▸ Exercise aim:
Can you retype the listing from its first line through the line containing "Herbalism Through T", including both, with each line unchanged?

Extracted page text data:

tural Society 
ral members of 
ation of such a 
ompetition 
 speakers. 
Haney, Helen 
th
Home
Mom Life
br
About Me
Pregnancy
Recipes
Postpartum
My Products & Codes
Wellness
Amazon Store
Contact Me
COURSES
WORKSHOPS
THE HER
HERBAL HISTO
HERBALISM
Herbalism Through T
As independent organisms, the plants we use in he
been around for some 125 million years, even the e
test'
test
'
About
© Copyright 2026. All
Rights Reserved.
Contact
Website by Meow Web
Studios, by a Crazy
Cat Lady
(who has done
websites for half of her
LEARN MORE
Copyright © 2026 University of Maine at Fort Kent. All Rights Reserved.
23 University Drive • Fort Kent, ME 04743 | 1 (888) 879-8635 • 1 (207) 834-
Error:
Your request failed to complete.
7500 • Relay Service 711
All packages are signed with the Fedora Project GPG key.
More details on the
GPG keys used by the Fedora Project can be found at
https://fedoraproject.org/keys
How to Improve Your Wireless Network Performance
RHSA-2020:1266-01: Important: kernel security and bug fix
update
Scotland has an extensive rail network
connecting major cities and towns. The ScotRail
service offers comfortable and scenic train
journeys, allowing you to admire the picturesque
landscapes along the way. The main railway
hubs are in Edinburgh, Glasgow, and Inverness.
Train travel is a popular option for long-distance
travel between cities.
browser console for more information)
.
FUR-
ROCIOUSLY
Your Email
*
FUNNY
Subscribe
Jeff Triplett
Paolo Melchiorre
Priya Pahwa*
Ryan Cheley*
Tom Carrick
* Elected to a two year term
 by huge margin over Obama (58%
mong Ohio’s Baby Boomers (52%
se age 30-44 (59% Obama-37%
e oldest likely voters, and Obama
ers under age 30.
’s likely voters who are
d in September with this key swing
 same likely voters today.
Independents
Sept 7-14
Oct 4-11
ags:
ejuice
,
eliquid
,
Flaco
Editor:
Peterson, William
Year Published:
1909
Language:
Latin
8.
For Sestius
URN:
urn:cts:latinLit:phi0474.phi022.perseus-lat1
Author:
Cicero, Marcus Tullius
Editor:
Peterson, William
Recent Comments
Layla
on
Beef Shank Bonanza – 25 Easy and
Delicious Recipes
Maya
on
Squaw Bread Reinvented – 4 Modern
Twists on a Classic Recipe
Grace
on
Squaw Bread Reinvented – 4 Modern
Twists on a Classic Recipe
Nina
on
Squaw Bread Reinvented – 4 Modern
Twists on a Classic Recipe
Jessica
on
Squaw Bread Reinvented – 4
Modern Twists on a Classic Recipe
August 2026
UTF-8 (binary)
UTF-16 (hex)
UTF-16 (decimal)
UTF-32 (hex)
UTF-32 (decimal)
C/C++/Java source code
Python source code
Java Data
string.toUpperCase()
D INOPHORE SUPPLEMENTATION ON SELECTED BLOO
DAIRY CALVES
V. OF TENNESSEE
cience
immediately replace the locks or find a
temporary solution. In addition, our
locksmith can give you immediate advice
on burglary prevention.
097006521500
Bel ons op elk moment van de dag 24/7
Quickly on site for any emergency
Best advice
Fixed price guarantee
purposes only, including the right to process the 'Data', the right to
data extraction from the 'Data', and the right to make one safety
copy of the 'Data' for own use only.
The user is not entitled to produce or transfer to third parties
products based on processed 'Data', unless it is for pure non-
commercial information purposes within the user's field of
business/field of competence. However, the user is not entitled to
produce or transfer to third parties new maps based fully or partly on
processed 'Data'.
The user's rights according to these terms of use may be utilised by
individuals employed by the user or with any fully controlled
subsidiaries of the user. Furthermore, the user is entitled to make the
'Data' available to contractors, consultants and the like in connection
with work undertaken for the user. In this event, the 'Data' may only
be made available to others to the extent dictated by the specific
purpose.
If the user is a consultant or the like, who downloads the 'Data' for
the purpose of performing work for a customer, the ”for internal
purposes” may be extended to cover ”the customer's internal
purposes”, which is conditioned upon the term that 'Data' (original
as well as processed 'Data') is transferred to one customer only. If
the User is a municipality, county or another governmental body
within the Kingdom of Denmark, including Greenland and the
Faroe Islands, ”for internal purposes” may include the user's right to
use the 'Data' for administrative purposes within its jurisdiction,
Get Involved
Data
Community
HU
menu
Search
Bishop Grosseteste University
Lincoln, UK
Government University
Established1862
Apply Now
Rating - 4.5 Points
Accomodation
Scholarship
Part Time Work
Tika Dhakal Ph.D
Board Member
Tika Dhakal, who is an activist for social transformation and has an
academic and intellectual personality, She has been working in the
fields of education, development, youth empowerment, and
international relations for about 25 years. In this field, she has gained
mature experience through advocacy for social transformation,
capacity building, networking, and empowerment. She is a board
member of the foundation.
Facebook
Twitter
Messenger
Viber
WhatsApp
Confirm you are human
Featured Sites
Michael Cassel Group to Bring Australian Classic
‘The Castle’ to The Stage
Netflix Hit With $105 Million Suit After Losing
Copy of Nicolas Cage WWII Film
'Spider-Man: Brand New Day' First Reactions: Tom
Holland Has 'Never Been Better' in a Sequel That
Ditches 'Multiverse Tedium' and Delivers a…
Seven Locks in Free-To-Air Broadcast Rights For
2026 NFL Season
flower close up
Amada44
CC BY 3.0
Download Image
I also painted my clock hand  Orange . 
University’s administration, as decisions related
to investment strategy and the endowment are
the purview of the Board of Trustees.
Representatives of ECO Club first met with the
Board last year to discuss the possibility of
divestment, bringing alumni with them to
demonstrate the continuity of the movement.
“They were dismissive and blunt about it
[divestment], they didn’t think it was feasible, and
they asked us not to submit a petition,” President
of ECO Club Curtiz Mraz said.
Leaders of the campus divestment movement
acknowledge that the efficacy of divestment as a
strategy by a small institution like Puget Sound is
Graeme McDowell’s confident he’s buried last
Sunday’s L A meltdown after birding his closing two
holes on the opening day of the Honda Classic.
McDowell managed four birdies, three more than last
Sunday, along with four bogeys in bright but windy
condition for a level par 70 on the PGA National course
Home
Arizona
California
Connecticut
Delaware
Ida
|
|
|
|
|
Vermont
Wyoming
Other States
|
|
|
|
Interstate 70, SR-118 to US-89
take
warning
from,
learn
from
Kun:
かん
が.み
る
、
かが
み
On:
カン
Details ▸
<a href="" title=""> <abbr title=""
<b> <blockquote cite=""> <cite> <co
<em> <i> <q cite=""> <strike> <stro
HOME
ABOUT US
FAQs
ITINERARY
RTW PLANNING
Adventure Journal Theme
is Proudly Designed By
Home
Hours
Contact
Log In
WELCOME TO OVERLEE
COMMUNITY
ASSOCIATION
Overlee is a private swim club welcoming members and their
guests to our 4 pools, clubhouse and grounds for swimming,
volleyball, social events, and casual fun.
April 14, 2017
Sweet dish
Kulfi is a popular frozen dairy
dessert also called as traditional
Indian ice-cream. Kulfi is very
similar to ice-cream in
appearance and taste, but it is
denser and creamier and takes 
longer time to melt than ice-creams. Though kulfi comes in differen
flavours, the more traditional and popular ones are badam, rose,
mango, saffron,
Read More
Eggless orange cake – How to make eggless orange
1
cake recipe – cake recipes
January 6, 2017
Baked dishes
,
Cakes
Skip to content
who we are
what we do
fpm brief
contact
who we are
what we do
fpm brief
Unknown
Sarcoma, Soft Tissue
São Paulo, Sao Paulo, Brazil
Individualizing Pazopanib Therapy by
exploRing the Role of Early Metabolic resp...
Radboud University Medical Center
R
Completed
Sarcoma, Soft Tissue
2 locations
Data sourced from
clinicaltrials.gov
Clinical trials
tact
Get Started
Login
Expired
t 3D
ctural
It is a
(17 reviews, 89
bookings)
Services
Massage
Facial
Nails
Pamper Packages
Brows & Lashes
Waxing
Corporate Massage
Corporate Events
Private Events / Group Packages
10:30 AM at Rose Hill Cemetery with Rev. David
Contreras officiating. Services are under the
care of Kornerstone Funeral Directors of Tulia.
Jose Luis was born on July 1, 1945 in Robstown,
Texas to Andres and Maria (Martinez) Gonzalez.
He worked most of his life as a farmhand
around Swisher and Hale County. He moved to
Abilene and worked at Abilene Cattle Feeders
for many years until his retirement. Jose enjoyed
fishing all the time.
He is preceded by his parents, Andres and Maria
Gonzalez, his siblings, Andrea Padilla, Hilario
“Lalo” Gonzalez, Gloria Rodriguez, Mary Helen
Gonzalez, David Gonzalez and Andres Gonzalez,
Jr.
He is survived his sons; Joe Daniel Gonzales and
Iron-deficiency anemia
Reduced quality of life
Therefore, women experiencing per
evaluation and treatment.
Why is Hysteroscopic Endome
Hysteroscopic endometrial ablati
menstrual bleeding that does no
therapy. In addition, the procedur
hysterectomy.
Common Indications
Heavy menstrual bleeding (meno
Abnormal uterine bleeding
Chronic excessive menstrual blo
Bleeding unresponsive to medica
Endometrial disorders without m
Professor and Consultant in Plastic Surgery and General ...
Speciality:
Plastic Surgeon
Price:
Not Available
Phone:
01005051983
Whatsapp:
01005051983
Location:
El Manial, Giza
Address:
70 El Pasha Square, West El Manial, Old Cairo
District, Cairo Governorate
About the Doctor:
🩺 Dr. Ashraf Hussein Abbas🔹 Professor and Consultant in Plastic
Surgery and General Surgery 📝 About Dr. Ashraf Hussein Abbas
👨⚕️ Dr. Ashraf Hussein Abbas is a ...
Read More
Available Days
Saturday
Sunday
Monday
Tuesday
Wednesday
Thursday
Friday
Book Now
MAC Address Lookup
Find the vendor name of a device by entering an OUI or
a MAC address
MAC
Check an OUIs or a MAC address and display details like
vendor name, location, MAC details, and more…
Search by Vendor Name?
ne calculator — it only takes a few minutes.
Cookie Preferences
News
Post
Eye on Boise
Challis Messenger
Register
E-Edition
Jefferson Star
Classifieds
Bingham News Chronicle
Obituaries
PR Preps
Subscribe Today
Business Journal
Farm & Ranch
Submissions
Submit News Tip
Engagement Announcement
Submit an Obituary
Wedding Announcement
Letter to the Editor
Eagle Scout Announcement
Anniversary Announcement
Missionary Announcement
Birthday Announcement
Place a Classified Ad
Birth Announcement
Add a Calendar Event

▸ Output of the task:
tural Society 
ral members of 
ation of such a 
ompetition 
 speakers. 
Haney, Helen 
th
Home
Mom Life
br
About Me
Pregnancy
Recipes
Postpartum
My Products & Codes
Wellness
Amazon Store
Contact Me
COURSES
WORKSHOPS
THE HER
HERBAL HISTO
HERBALISM
Herbalism Through T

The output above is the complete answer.